Dataset entries:
____
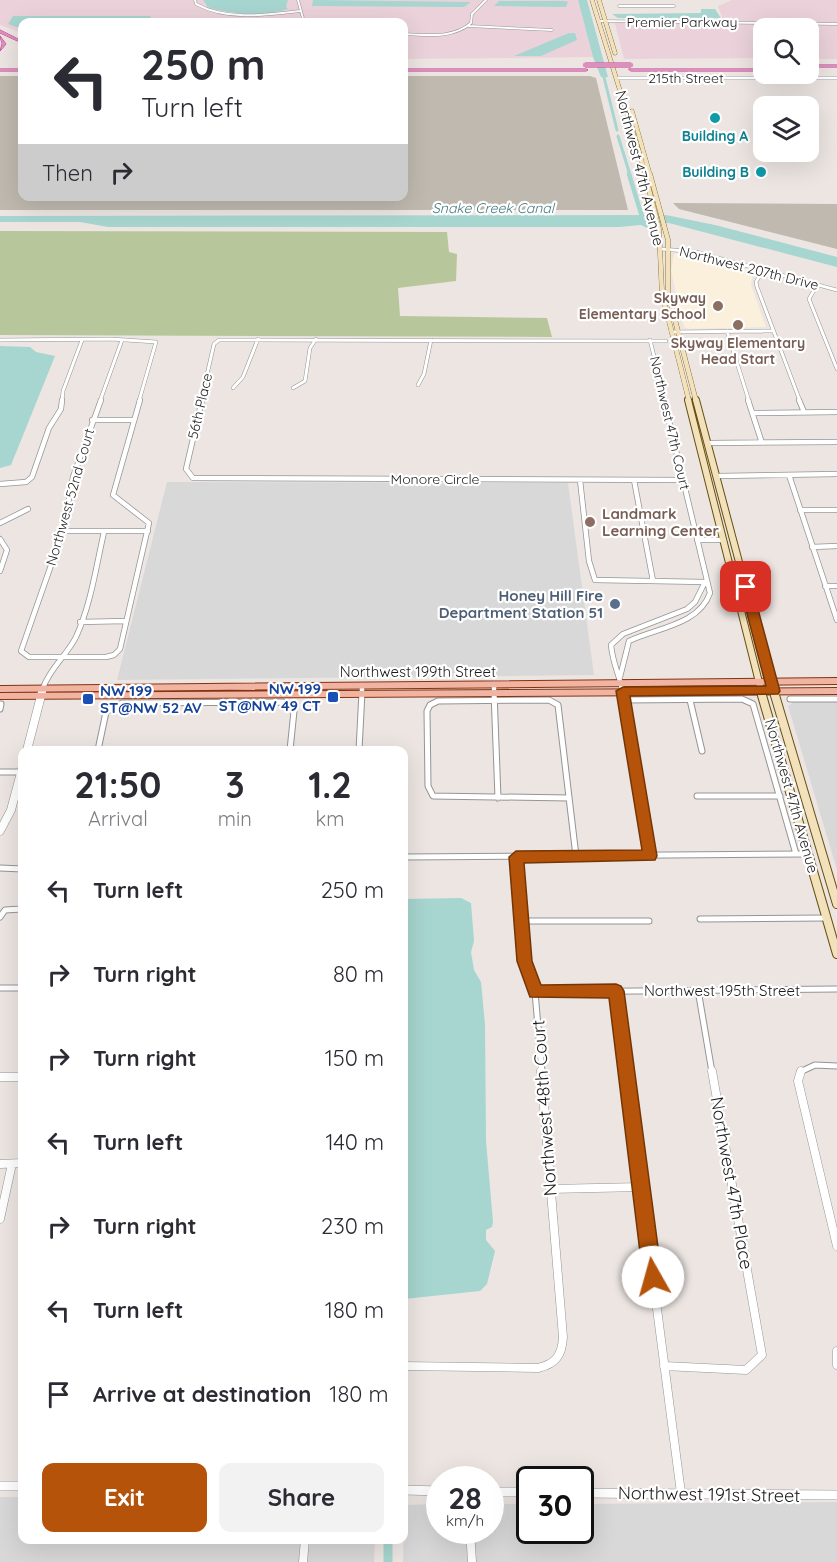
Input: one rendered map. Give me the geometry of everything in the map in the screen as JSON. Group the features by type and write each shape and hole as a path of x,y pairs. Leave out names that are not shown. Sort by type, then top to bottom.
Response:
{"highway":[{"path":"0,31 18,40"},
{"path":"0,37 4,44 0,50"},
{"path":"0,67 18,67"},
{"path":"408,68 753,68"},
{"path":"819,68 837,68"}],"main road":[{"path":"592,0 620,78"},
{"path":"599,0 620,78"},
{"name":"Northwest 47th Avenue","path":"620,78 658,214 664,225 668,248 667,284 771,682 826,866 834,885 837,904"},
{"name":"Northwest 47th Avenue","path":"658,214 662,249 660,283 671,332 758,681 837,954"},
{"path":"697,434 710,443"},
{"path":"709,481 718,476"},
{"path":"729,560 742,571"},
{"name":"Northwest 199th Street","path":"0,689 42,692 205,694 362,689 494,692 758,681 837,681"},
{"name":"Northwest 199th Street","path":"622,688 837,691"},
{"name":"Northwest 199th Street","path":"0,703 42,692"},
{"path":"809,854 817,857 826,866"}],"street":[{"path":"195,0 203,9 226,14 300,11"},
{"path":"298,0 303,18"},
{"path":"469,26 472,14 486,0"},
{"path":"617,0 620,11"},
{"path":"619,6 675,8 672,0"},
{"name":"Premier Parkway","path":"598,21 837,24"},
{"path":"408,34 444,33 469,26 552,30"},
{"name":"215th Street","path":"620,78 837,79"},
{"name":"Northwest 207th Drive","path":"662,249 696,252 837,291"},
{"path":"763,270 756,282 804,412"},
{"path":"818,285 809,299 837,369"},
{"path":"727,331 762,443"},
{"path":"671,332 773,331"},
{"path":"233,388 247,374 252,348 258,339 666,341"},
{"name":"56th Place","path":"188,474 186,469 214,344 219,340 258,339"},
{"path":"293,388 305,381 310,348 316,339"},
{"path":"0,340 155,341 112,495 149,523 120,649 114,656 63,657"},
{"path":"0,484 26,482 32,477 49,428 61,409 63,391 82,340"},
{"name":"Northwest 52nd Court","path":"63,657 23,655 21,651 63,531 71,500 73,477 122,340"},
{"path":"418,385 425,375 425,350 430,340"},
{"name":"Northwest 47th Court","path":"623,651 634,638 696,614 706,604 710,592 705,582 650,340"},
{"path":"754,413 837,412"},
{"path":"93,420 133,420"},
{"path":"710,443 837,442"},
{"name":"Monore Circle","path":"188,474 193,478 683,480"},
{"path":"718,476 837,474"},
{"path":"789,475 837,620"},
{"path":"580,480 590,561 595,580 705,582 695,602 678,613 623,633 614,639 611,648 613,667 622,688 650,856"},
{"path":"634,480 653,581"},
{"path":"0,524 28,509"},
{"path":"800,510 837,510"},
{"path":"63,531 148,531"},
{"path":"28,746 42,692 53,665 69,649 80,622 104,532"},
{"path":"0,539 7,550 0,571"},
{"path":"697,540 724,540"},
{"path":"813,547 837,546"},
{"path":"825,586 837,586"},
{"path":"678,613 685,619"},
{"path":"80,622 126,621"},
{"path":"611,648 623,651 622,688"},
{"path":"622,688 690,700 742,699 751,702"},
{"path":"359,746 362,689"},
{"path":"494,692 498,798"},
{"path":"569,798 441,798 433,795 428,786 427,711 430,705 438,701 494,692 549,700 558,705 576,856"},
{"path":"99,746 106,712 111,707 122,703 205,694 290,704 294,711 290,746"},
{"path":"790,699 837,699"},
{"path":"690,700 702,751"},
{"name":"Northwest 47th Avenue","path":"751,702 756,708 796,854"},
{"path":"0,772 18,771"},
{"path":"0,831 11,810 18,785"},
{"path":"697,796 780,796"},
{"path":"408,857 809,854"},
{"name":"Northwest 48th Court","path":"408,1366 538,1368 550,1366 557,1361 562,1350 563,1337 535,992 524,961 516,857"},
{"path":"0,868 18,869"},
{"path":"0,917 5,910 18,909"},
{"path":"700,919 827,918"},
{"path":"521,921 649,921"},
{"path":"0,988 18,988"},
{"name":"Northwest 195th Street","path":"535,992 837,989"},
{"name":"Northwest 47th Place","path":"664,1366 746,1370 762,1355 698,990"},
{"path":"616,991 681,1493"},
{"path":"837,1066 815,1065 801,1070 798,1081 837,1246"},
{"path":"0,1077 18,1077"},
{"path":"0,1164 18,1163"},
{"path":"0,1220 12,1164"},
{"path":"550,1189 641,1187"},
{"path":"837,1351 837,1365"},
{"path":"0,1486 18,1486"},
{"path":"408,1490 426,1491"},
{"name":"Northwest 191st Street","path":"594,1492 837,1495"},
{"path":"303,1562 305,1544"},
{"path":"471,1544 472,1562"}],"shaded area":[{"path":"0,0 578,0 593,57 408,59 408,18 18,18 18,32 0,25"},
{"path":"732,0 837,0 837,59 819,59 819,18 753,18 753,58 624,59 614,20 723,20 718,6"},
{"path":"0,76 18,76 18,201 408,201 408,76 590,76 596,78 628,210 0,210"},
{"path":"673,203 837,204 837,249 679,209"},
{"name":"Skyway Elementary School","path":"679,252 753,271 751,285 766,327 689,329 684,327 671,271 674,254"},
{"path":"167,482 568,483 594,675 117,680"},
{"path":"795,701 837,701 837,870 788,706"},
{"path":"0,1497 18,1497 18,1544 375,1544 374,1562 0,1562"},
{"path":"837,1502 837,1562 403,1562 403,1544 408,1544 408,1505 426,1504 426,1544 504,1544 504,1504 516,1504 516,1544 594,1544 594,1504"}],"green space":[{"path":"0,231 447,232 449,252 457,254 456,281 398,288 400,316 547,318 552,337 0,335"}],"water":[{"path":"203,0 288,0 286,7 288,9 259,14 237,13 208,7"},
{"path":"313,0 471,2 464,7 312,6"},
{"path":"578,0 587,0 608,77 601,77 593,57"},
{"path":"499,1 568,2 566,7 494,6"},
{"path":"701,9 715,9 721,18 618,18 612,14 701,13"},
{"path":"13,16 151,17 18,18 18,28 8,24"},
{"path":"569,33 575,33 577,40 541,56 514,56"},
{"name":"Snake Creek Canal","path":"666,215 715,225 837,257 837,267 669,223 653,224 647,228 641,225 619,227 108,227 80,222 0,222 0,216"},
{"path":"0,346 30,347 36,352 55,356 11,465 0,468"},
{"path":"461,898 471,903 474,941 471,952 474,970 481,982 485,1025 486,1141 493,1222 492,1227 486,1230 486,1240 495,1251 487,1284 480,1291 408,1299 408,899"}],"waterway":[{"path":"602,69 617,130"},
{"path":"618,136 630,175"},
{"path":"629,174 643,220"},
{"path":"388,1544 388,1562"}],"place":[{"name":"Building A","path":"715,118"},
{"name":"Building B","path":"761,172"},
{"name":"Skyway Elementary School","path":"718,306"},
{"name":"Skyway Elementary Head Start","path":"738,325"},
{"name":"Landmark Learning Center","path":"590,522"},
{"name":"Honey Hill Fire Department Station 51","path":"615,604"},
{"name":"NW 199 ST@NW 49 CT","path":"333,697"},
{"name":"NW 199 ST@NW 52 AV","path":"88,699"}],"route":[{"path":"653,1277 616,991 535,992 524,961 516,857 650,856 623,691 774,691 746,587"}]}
____
Task to carry out: Among the lines of the data, some contain the word "Elementary". How many are there? Reply with the number alone.

Finished exercise: 3